Goal
Express the listing as a Markdown table with the columns No. and Line, one row per line, beginning at the start of the listing and stopping after the line that contains "genus: Lonicera". Omit blank lines and leave the pictures out.

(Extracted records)
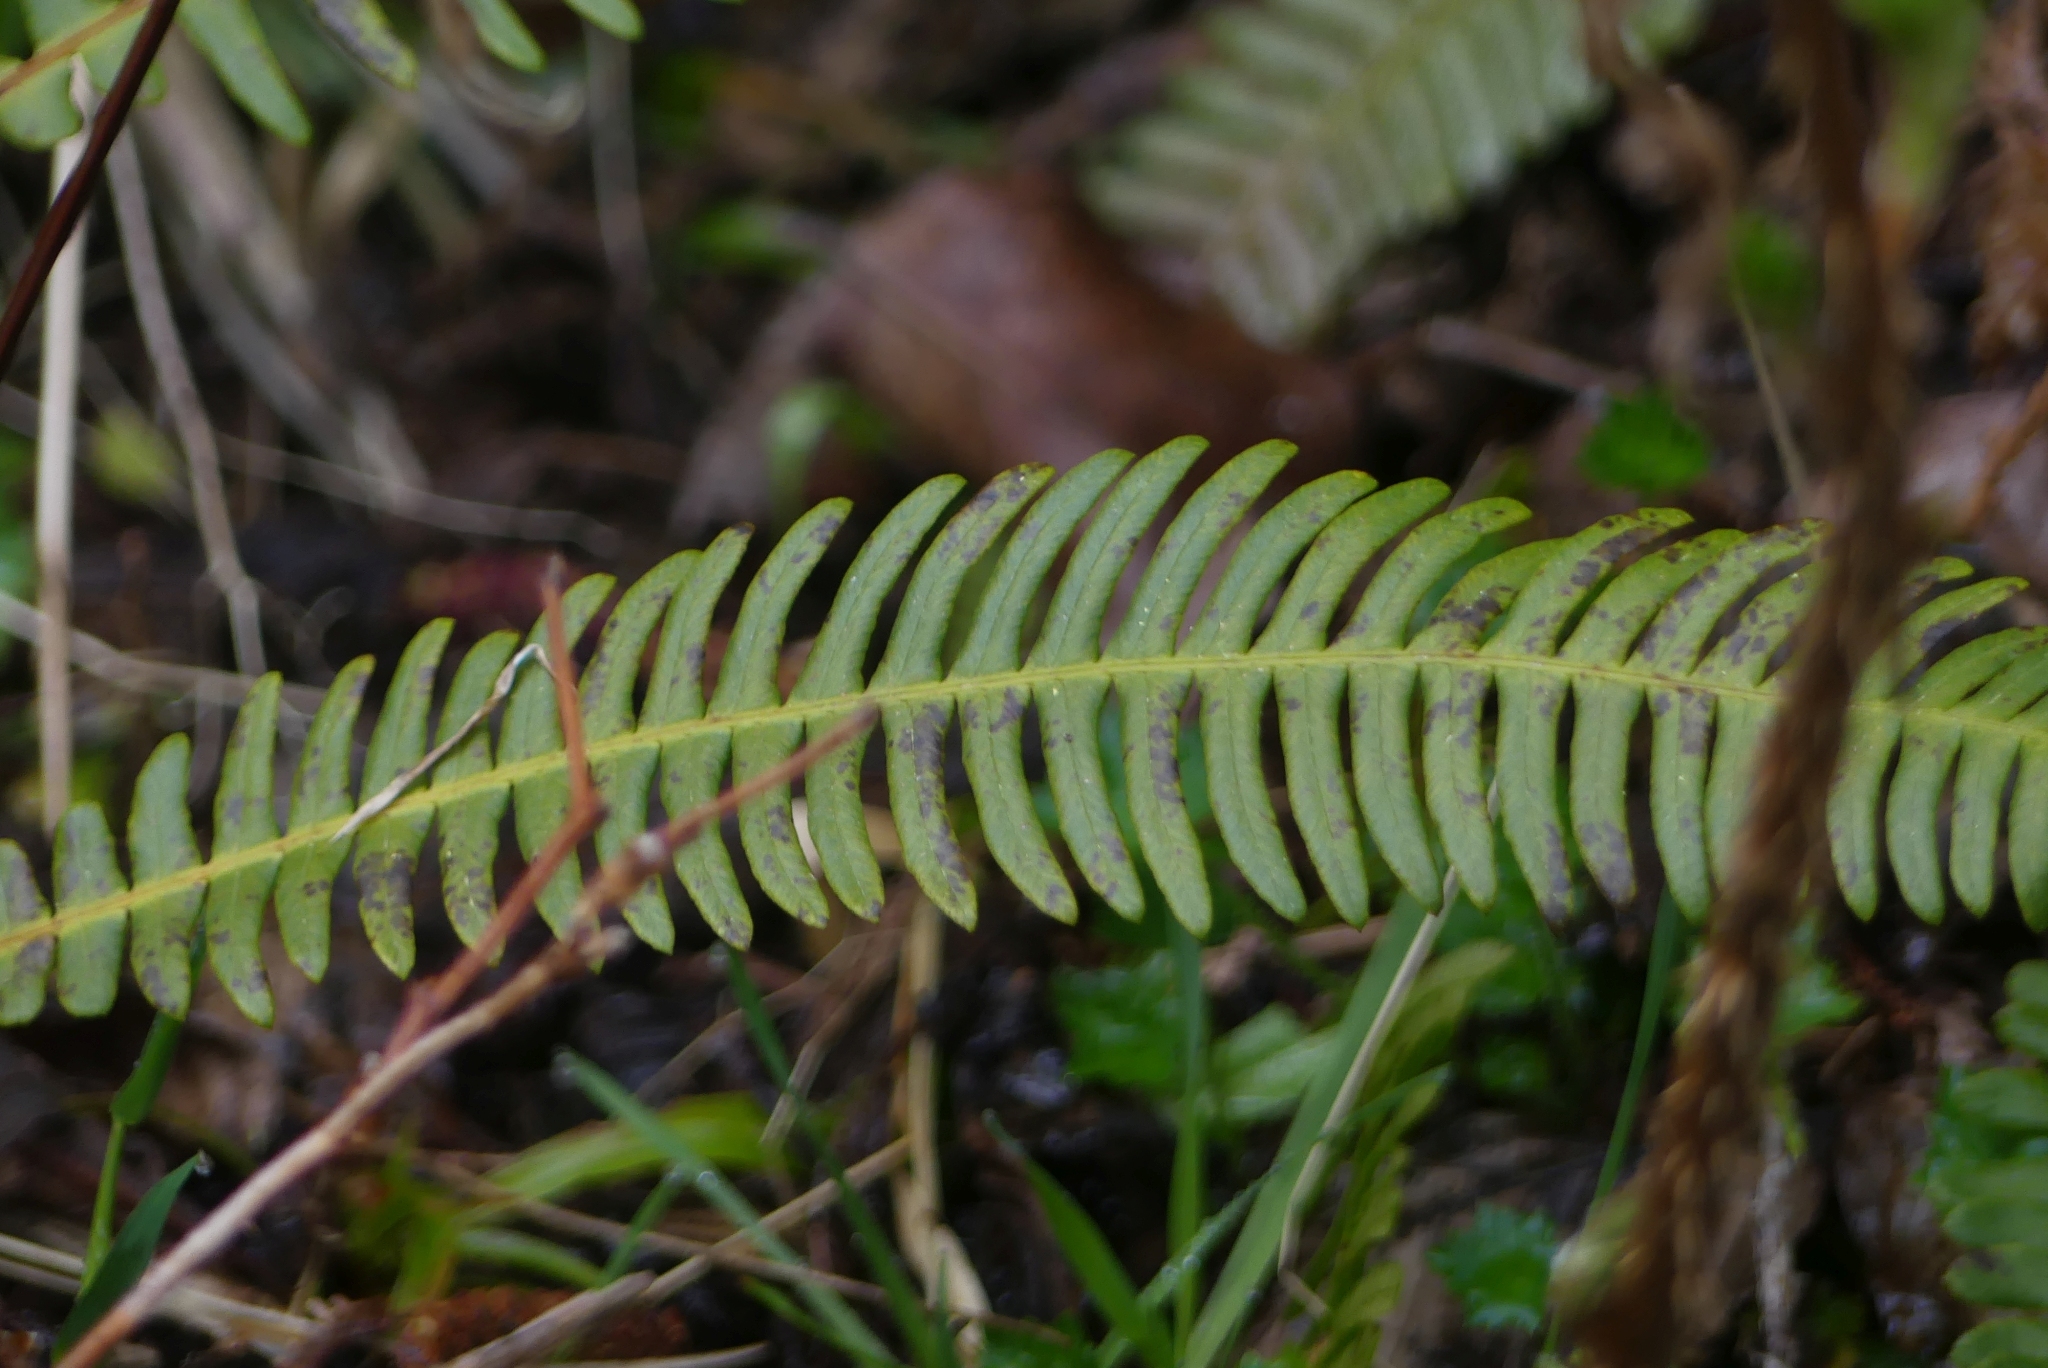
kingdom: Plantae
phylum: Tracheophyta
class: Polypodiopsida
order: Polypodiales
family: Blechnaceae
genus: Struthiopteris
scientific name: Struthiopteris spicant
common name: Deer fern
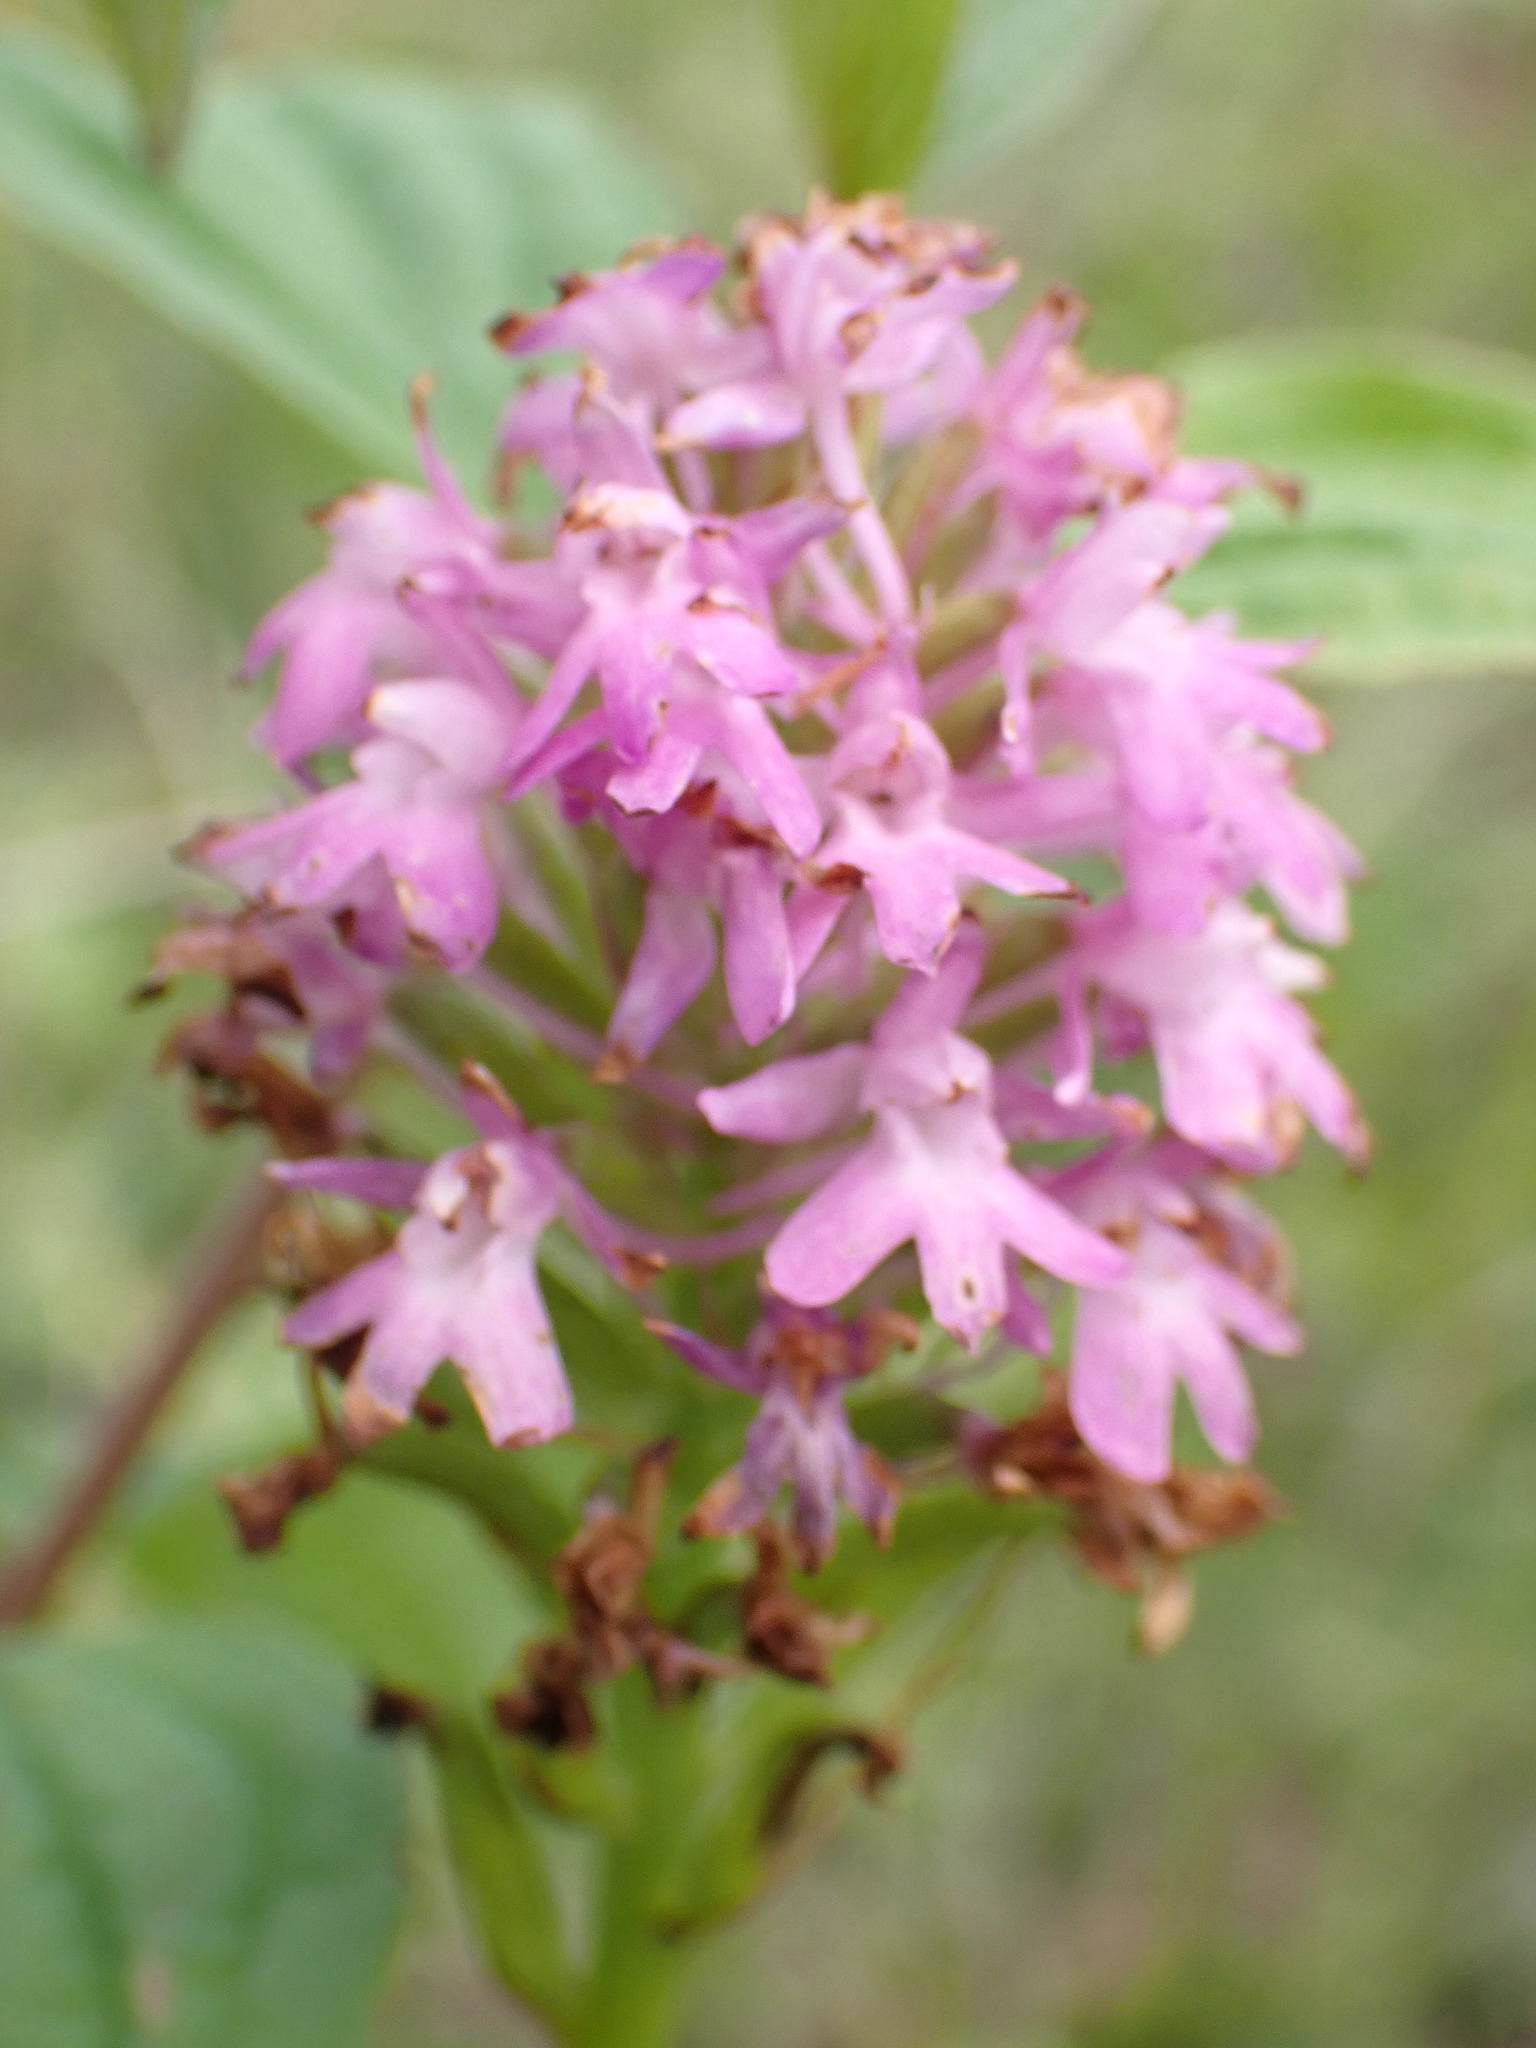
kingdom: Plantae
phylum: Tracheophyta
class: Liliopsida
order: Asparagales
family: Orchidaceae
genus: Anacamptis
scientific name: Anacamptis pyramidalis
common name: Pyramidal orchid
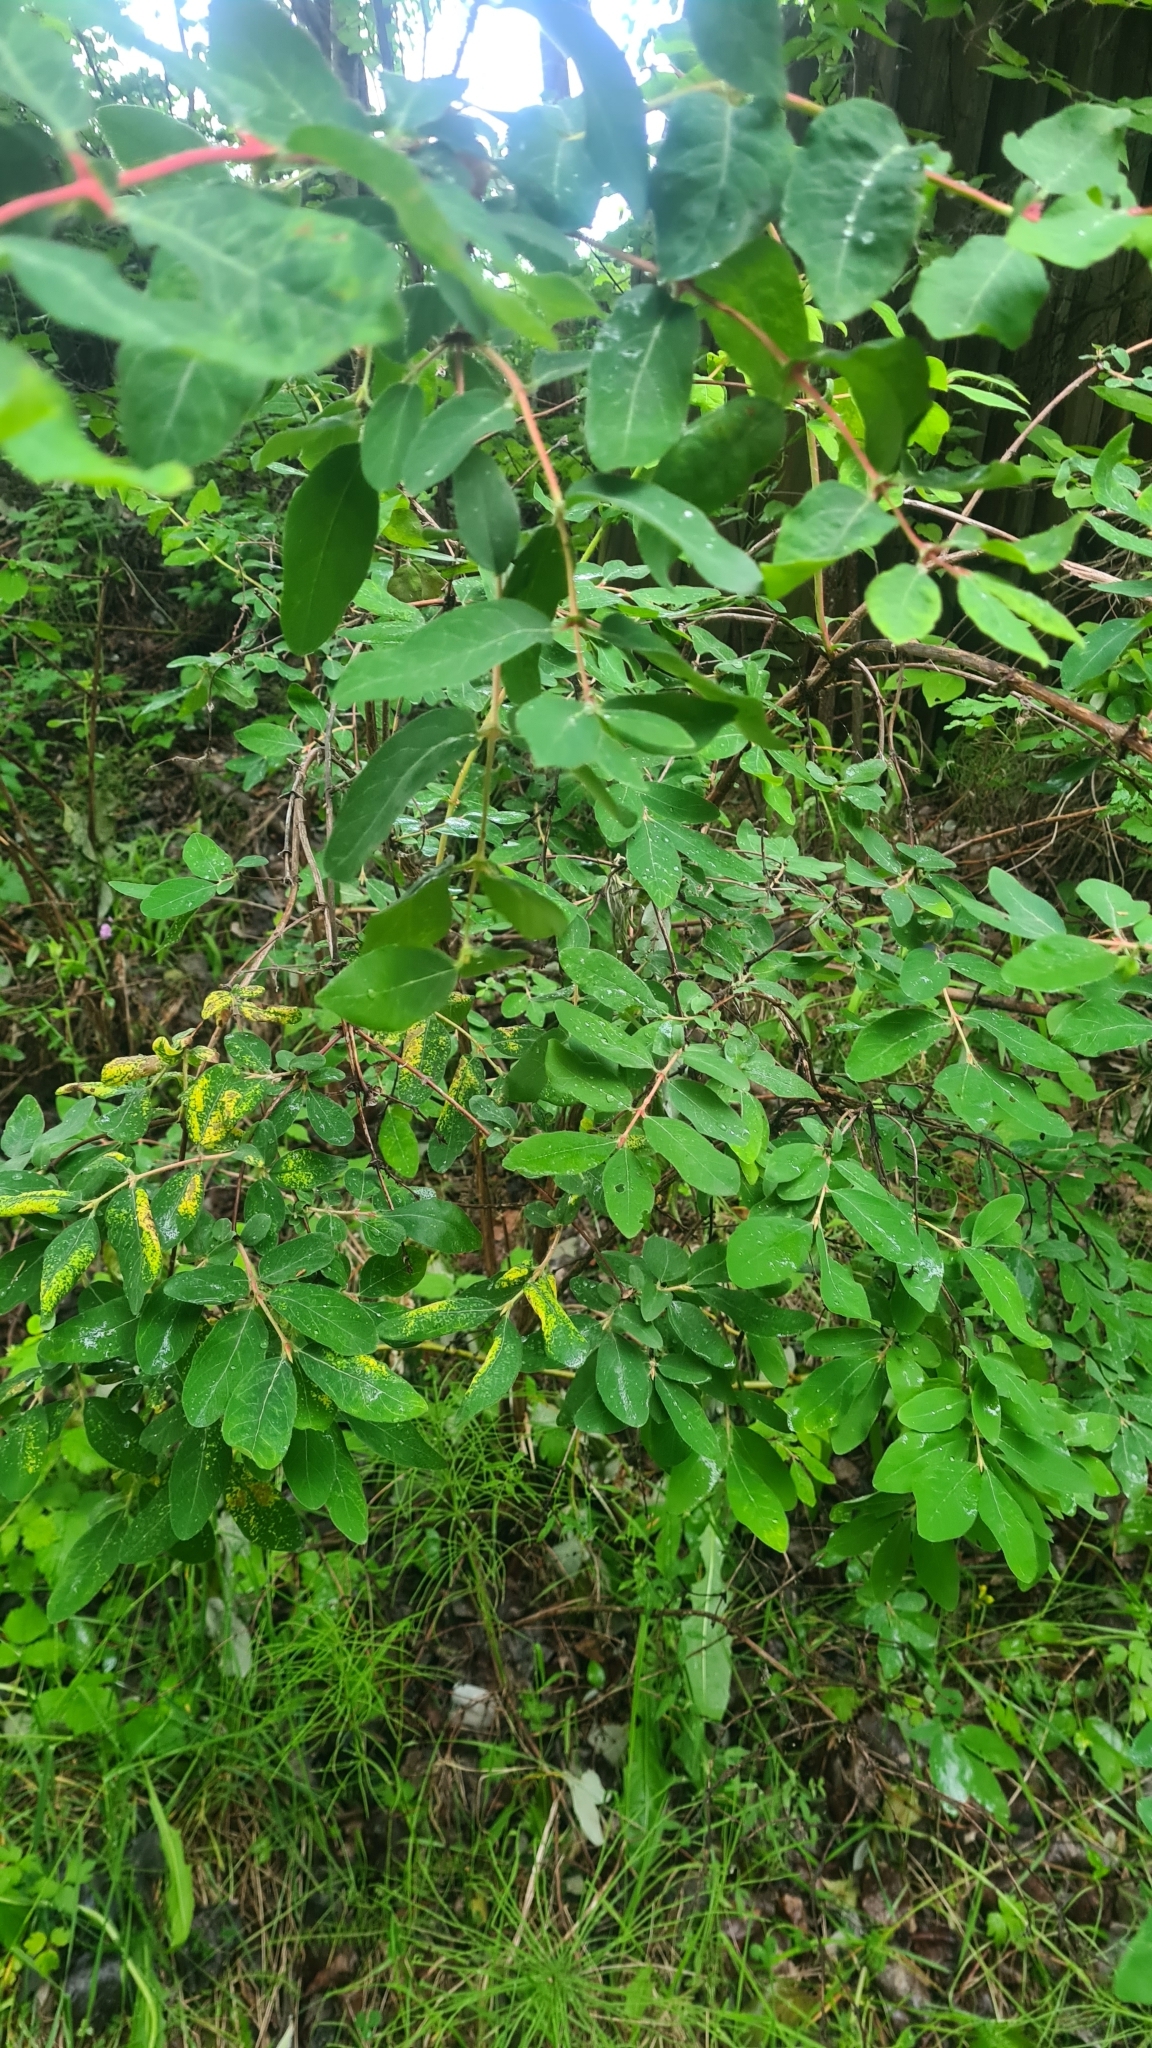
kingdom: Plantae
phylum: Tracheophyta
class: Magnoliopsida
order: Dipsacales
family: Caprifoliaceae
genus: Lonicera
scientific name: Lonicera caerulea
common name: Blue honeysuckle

Finished exercise
| No. | Line |
|---|---|
| 1 | kingdom: Plantae |
| 2 | phylum: Tracheophyta |
| 3 | class: Polypodiopsida |
| 4 | order: Polypodiales |
| 5 | family: Blechnaceae |
| 6 | genus: Struthiopteris |
| 7 | scientific name: Struthiopteris spicant |
| 8 | common name: Deer fern |
| 9 | kingdom: Plantae |
| 10 | phylum: Tracheophyta |
| 11 | class: Liliopsida |
| 12 | order: Asparagales |
| 13 | family: Orchidaceae |
| 14 | genus: Anacamptis |
| 15 | scientific name: Anacamptis pyramidalis |
| 16 | common name: Pyramidal orchid |
| 17 | kingdom: Plantae |
| 18 | phylum: Tracheophyta |
| 19 | class: Magnoliopsida |
| 20 | order: Dipsacales |
| 21 | family: Caprifoliaceae |
| 22 | genus: Lonicera |